Première chambre civile de la Cour de cassation, le 1 octobre 2025, n°23-18.900

Un litige entre indivisaires portant sur la liquidation d’une indivision a donné lieu à un arrêt de la Cour d’appel de Douai le 30 mars 2023. Cet arrêt homologuait notamment un projet d’acte liquidatif. Les consorts F ont formé un pourvoi. Par un arrêt du 21 mai 2025, la Première chambre civile a cassé partiellement l’arrêt d’appel, uniquement en ce qu’il homologuait le projet liquidatif. Elle a renvoyé l’affaire devant la Cour d’appel d’Amiens. Les consorts F ont alors sollicité un rabat partiel de cet arrêt de cassation. Ils soutenaient que la cassation du chef d’homologation entraînait nécessairement celle d’autres dispositions de l’arrêt attaqué, liées au même projet. La Haute juridiction, saisie de cette demande, devait déterminer les conséquences procédurales de sa décision initiale de cassation partielle. Elle a rendu un arrêt de rabat le 1er octobre 2025. La Cour casse désormais l’arrêt de la Cour d’appel de Douai dans son intégralité. Elle renvoie à nouveau l’affaire devant la Cour d’appel d’Amiens. Cette décision illustre le mécanisme du rabat d’arrêt et ses effets sur l’étendue de la cassation. Elle invite à en analyser le fondement procédural puis la portée substantielle sur la liquidation des indivisions.

La décision du 1er octobre 2025 trouve son fondement dans la régularisation d’une erreur procédurale non imputable aux parties. La Cour relève que son premier arrêt n’a pas tiré toutes les conséquences de la cassation prononcée. Elle constate un “lien de dépendance nécessaire” entre le chef homologuant le projet liquidatif et d’autres dispositions de l’arrêt attaqué. Ces dernières concernaient le solde du compte d’exploitation et le rejet d’une demande en paiement. La Cour estime que ces chefs “sont dans un lien de dépendance nécessaire avec le chef de dispositif ayant homologué le projet”. La cassation du premier entraîne donc logiquement celle des seconds. L’omission de cette conséquence résulte d’une “erreur de procédure”. Le rabat permet de rectifier le dispositif initial pour rétablir une cohérence juridique complète. Cette analyse procédurale stricte assure l’effectivité de la cassation. Elle évite un renvoi devant la cour d’Amiens sur des bases contradictoires. Le renvoi s’effectue sur une feuille blanche, conformément aux exigences d’une bonne administration de la justice.

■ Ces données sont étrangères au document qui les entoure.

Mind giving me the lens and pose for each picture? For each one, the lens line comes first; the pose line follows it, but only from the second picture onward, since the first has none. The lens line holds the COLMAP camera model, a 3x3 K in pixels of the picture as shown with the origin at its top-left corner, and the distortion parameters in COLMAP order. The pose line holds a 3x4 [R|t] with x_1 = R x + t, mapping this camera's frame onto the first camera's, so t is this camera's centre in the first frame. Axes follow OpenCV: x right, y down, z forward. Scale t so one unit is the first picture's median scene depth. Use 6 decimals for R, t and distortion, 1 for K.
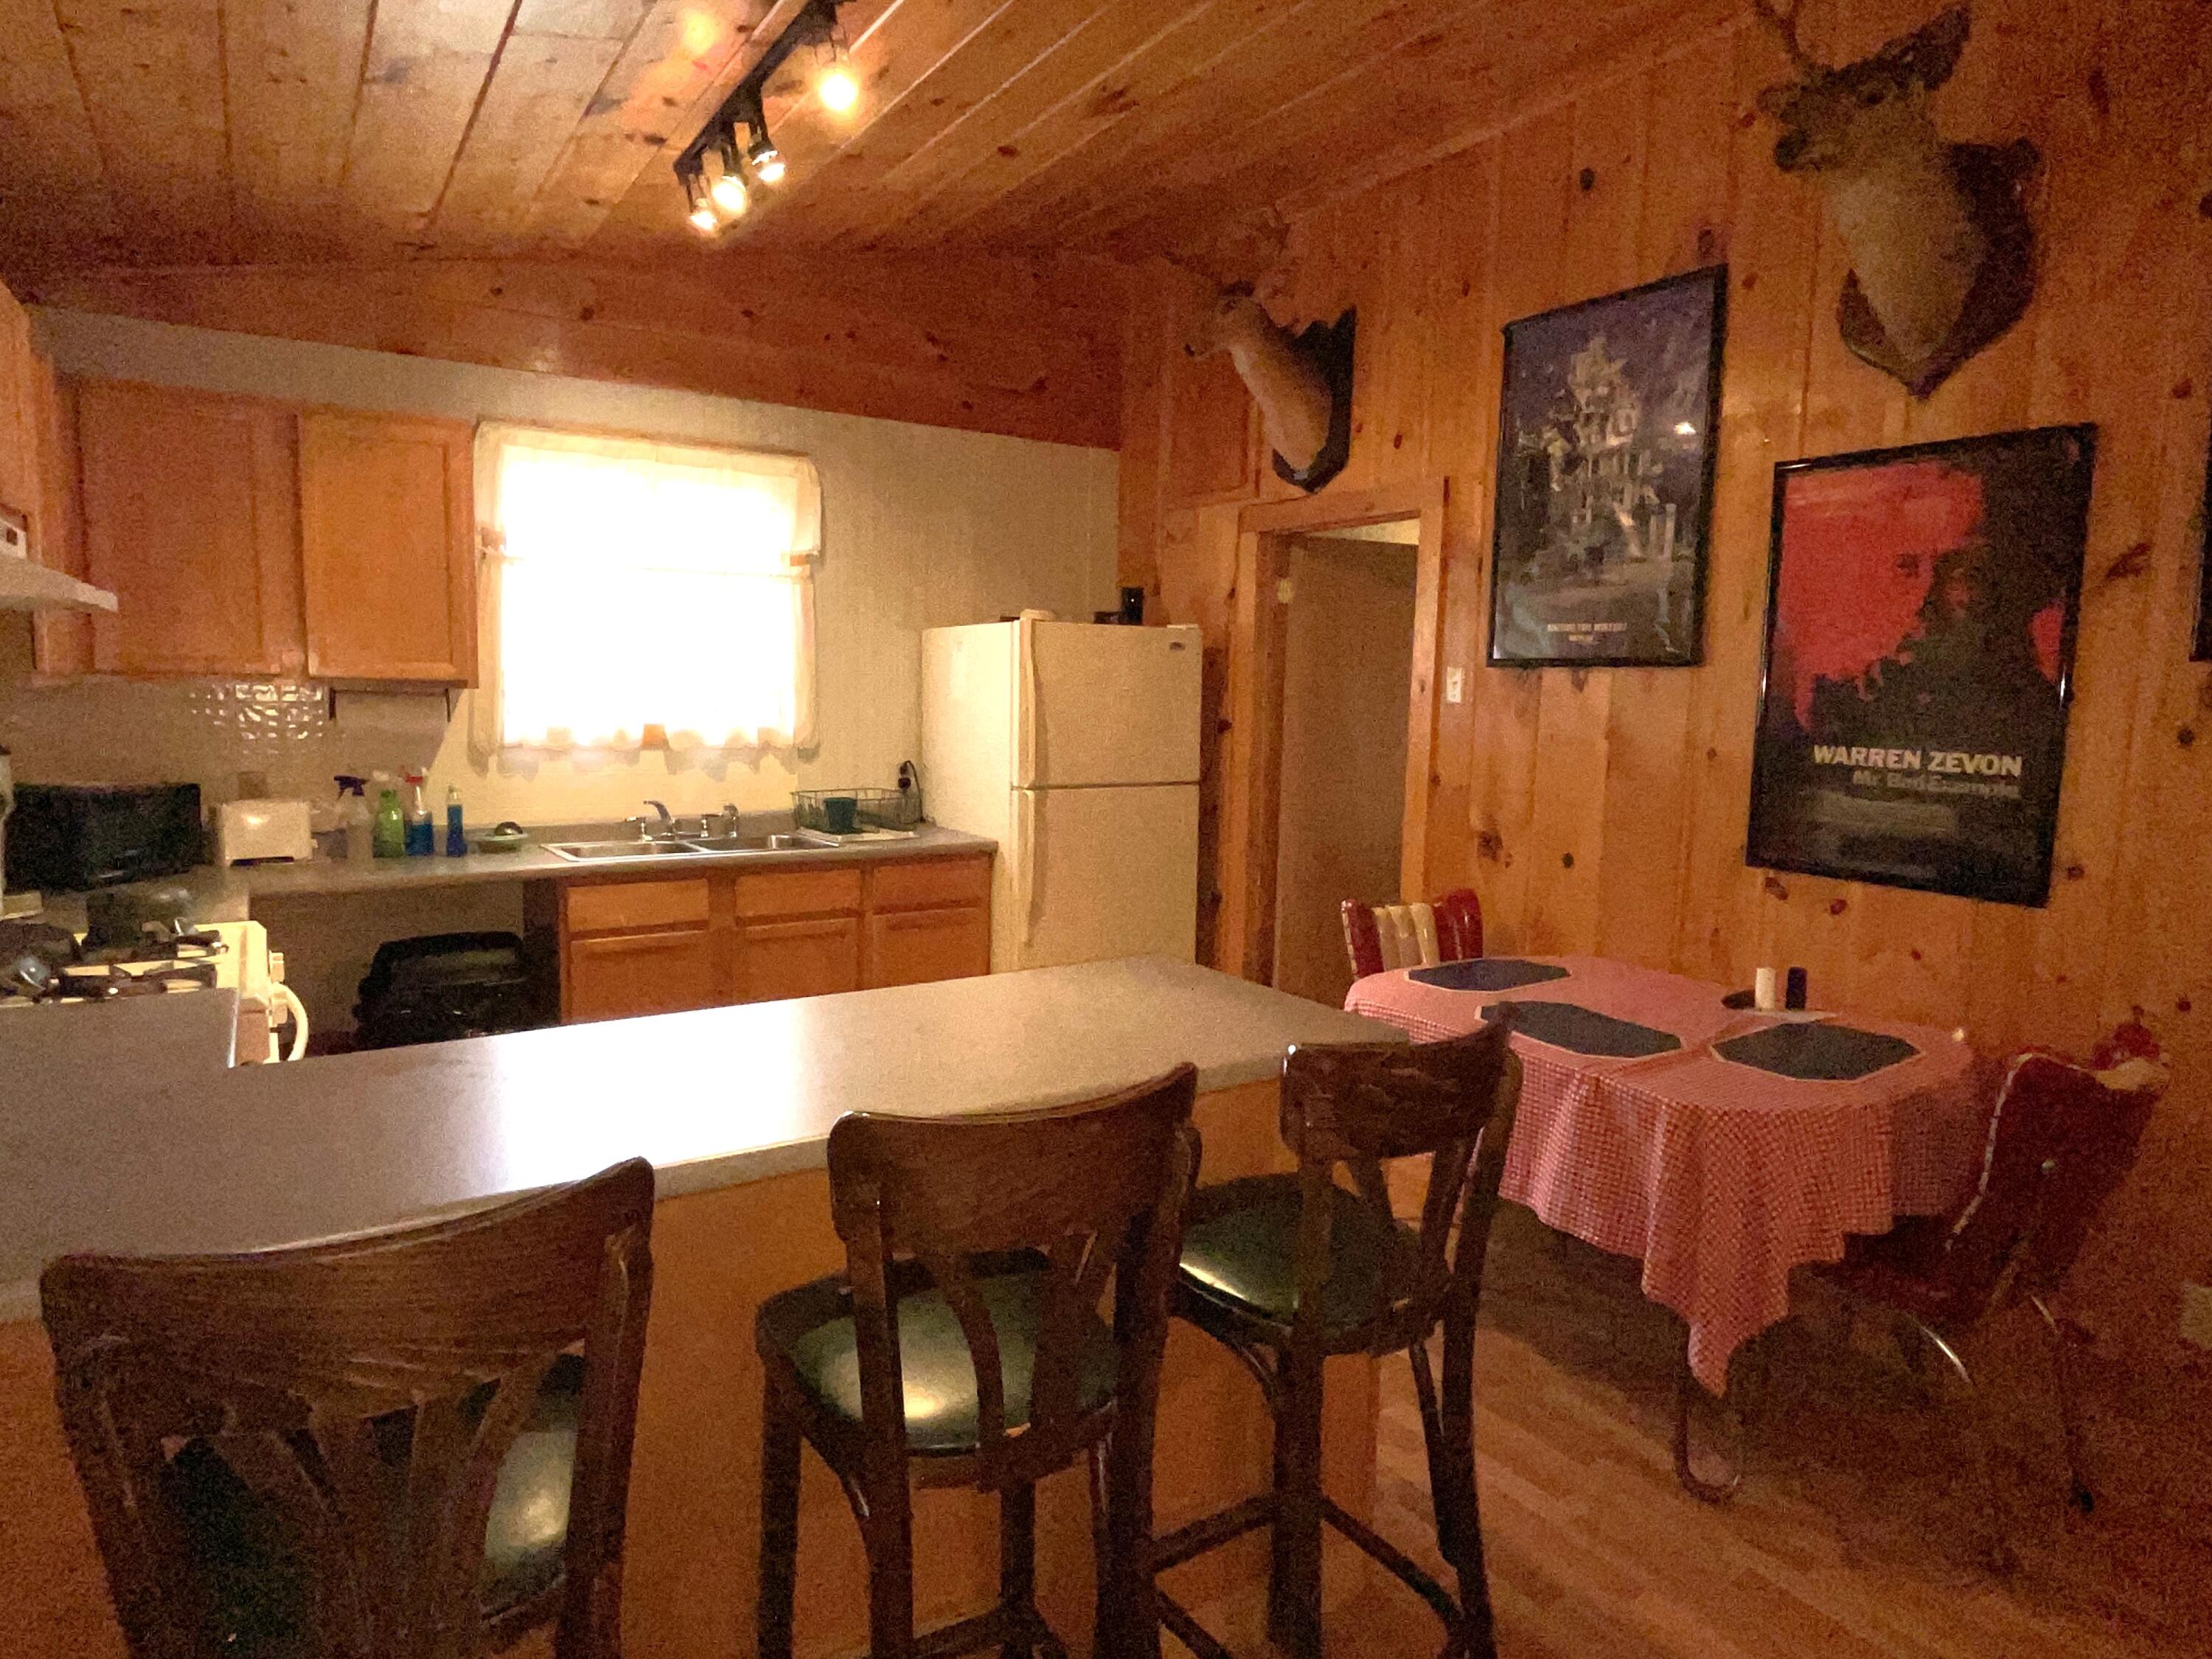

La portée de l’arrêt dépasse la simple technique procédurale. Elle touche au fond du droit des indivisions et à la sécurité juridique des liquidations. En cassant l’arrêt de Douai dans sa totalité, la Cour efface toute décision sur la répartition des charges et le solde du compte d’exploitation. La cour de renvoi devra rejuger l’ensemble du différend. Cette solution impacte directement les droits des parties. Elle souligne l’importance de l’unité de l’acte liquidatif en indivision. Un projet d’acte liquidatif forme un tout. Son homologation ne peut être dissociée des éléments qui le composent. La décision rappelle indirectement ce principe substantiel. Elle en assure le respect par le biais d’une procédure de rabat. La solution favorise une appréciation globale et cohérente par le juge de renvoi. Elle prévient des décisions éclatées et potentiellement contradictoires. L’arrêt renforce ainsi la prévisibilité et la stabilité des opérations de partage. Il garantit que la cassation produira tous ses effets utiles sur le fond du litige.

Source : Cour de cassation – Base Open Data « Judilibre » & « Légifrance ».